More than anything, Not Your Cowgirl is a book about reconciling who you were with who you’ve become. It’s about the spaces that shape us, the wounds that never fully heal, and the choices we make when we realize we can’t keep running forever.
The Hardest Part: Writing Through Depression
If you’ve been reading this and thinking, “Wow, that’s a lot of books to juggle,” you’re absolutely right. Some days, it feels impossible. And a lot of that has to do with my bipolar disorder.
Writing, in general, is a challenge for me, not because I don’t love it—because I do—but because I have to fight for it. My bipolar disorder shapes the way I interact with my creativity, sometimes fueling me with an unstoppable drive and other times draining me until I can’t put words together at all. It means there are days when I believe in my stories with my whole heart and others when I convince myself they’ll never be enough. Depression shapes how I see the world, and sometimes that means I can’t write without my characters suffering too. It’s why some projects stay unfinished for years—I lose touch with the joy of writing, and all I can see is the pain. It’s hard to write about healing when you can’t imagine it for yourself.
I used to see that as a weakness. I used to think that the inconsistency, the struggle, the way my writing comes in bursts instead of a steady flow, made me less of a writer. But I don’t believe that anymore. Because for all the ways my brain fights me, it also gives me something invaluable: insight. My neurodivergence means I see the world differently, and that means I see my characters differently, too. I understand what it’s like to live with your emotions at full volume, to struggle with identity, to grapple with the way your past and present shape who you are. I use that insight in every character I write, even the ones who aren’t explicitly dealing with mental illness. I know what it means to feel like your mind is both your greatest strength and your biggest obstacle, and I pour that understanding into my stories.

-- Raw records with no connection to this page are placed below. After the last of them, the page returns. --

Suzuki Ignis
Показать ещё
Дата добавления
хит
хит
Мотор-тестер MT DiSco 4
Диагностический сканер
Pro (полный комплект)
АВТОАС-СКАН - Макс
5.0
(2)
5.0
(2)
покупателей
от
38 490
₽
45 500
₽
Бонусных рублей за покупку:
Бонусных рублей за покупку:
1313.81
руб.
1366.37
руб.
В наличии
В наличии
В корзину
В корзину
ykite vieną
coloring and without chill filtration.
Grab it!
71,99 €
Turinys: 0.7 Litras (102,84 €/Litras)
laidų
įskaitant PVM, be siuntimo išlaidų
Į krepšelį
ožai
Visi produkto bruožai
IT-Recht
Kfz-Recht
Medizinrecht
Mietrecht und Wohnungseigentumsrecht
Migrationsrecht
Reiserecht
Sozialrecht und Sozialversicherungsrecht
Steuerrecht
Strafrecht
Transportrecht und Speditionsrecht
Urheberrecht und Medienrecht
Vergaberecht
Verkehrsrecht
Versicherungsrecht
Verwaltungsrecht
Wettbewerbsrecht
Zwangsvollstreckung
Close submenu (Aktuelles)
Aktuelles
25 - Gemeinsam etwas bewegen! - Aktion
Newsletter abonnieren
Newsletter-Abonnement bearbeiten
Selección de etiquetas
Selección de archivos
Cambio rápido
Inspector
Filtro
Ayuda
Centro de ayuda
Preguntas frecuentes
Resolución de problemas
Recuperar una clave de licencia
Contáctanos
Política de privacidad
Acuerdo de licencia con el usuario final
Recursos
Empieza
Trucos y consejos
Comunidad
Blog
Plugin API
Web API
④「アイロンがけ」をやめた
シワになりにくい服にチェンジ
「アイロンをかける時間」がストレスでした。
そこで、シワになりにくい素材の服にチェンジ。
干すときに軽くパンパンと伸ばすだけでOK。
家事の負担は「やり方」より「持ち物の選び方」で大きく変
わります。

That’s why mental health representation matters. Too often, narratives about mental illness focus only on suffering, reinforcing the idea that neurodivergent people are doomed to struggle forever. But there’s more to the story than that. There’s resilience. There’s joy. There’s community. And that’s something I want to explore more in my future writing. Maybe my next book will dive deeper into mental health—not just as a struggle, but as a part of life that deserves space, respect, and understanding.
But the thing about stories is that they wait for you. Even when I set them down, even when I convince myself I’ll never finish them, they’re still there. And when I find my way back, when I remember why I started in the first place, it’s like coming home.
So, what’s next? More writing. More revising. More fighting to tell the stories that matter to me.
And, hopefully, one day, sharing them with all of you.